After 24 years of fighting the Indonesian army, East Timor is now free. The independence struggle is over.
The old generation of war-weary fighters, who have fought in the mountains ever since 1975, have returned to their families.
But Commander Lere, the deputy chief of staff, makes it plain Falintil will not be disbanded.
"Our aim is to continue to serve the people," he said. "Older people are giving way to younger people. We are restructuring our forces. Yes, we are recruiting young people. Older people are leaving but many young people want to join Falintil."
As Falintil seeks to redefine its mission - seeking greater participation in the defence of the territory in co-ordination with UN peacekeepers, and building a new army - some UN officials are concerned the transformation may conflict with the UN's mandate, which includes the recruitment and training of a professional army after the "demobilisation of all irregular forces".
Brigadier-General Rezaquil Haider, the UN chief of military observers in East Timor, said it was too early to take decisions about a future army.
"The Falintil army is very different from a conventional army. These kind of changes cannot be achieved overnight."
The New Zealand Defence Minister, Mr Mark Burton, who recently visited East Timor, held talks with the Falintil chief of staff, Commander Taur Matan Ruak, in Aileu and was impressed by the commander's commitment to nation-building.
Falintil sees this month's handover by Interfet of all peace-keeping operations to the UN as a chance to press its claims for an active role in national security and policing.
"I am concerned about infiltration from the [Indonesian- backed] militias, and it is better if Falintil is working with UN peacekeepers to prevent this," Commander Lere said.
"Falintil is very capable to do this work. We know the people, the population. We can support UNTAET in providing security.
"We will propose that we have a policing role and we must also be allowed to carry our arms, as we did during the last 24 years."
A senior UN military observer said a bigger role for Falintil could be negotiated.

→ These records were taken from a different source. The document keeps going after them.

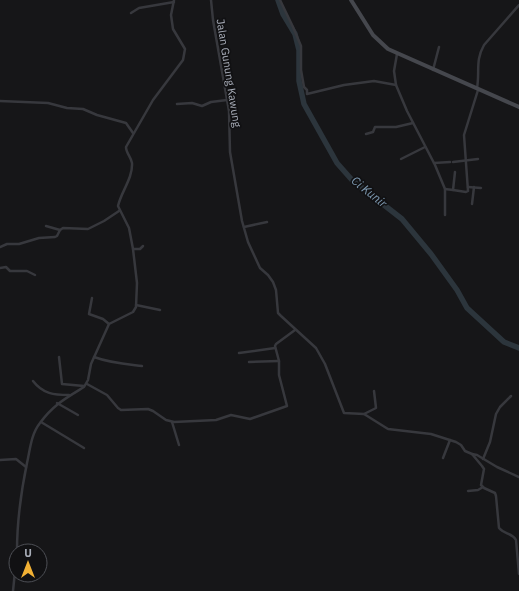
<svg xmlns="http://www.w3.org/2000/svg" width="519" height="591" font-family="'IBM Plex Sans',sans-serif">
<rect width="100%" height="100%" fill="#161618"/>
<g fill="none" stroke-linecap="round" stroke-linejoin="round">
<!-- river -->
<path stroke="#2c353c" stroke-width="5.5" d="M278,0L283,14L295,34L299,50V81L304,104L337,163L352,180L402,219L431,254L457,290L467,308L504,342L519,348"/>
<!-- street -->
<g stroke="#37383d" stroke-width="2.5">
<path d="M211,0L213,20L229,111L230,152L242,221L248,242L260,268L268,275L273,282L276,290L278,313L281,316L316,348L325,364L344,413L364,414L388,429L431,434L456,442L461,445L465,451L472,454L482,466L484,469L481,485L484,488L495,493L496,496L499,528C504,534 512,533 516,540L519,574"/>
<path d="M280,0L293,27L301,46V70L304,87L307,90V94L344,85L374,81L396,85"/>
<path d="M131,13L139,8L174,2"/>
<path d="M397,54L394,71L396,85L407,111L435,165L445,189V215"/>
<path d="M433,70L439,47"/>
<path d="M477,88C480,71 475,61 484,45L519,5"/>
<path d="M0,101L48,103L67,108L83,109L97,115L126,123L133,133"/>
<path d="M177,104L192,103L202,106L211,102L227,100"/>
<path d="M366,134L373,132L375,127H396L413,123"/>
<path d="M401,159L425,147"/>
<path d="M453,162L478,159"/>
<path d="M434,163L450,162"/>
<path d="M468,187L481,188"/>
<path d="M445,189L453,190L455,172"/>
<path d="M453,190L466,192L468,191L464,135L478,90"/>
<path d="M472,204L474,187"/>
<path d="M46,226L60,230"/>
<path d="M244,227L267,222"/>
<path d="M0,247L7,244H19L39,238L55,237L57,236L60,230L63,228L88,229L104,221L119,211"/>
<path d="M133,249H140L143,246"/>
<path d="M0,268L6,267L10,271H27L35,275"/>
<path d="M92,298L89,314L103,319L109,324"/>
<path d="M136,305L160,310"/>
<path d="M239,353L275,348"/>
<path d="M59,357L62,384L84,386"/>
<path d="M94,357C110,363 125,364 142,366"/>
<path d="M249,362L279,361"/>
<path d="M33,381C43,394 54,395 69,395"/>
<path d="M87,384L107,395L118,408L121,410L148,409L153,411L166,420L174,422L216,420L231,415L250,419L287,406L279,375V361L275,346L276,344L295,330"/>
<path d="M57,403L78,415"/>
<path d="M364,414L376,408L374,391"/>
<path d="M41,422L84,448"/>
<path d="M172,422L179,445"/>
<path d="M472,454L477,455L497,467L519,477"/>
<path d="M443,458L450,440"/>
<path d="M483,459L490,442L496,414L500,407L511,396"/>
<path d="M0,460L16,459L26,467"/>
<path d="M468,491L478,490L483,487"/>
<path d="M17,551C17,521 21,492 27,463C30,450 31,434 40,423C53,405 66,398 84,387L88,380L91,364L109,324L133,312L136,307L137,283L133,249L129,228L118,206C121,192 133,178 132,163C131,157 126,153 126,147L153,100L183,60L185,49L173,29L171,15L174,0"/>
<path d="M13,591L16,562"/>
</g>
<!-- secondary -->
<path stroke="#45474d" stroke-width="4" d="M351,0L373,35L388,49L519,107"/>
</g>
<g text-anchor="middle" stroke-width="3.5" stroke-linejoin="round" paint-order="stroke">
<!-- street labels -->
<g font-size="11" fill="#a8adb8" stroke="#111113">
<text transform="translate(229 73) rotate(81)" y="4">Jalan Gunung Kawung</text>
</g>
<!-- water labels -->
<g font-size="12" font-style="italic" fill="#7f9bb3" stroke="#111113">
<text transform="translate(369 192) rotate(39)" y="4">Ci Kunir</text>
</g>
</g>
<!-- north arrow -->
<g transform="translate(28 563)"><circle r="19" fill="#111113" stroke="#4d4f55"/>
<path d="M0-3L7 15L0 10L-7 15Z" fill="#f2b134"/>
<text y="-6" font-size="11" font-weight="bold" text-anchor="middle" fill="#a8adb8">U</text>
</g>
</svg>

Under the present Interfet mandate, Falintil cannot carry arms outside their cantonment zone so some defacto regular status would be required.
Until now, Falintil has accepted a largely passive role, although some guerilla units have provided Interfet with intelligence on militia activities along the border with West Timor.
Whether East Timor will have an army or just a small presidential guard is an open question.
At one time, the independence leader, Mr Xanana Gusmao, advocated no standing army at all, but militia threats along the border and the vulnerability of the Oecussi enclave have convinced him "we have to assure our people we are ready if necessary to defend our country".
A UN military expert from New Zealand said he did not oppose Falintil's recruitment drive.
"If they are taking young unemployed people off the street and giving them some discipline and training, that is something positive," he said.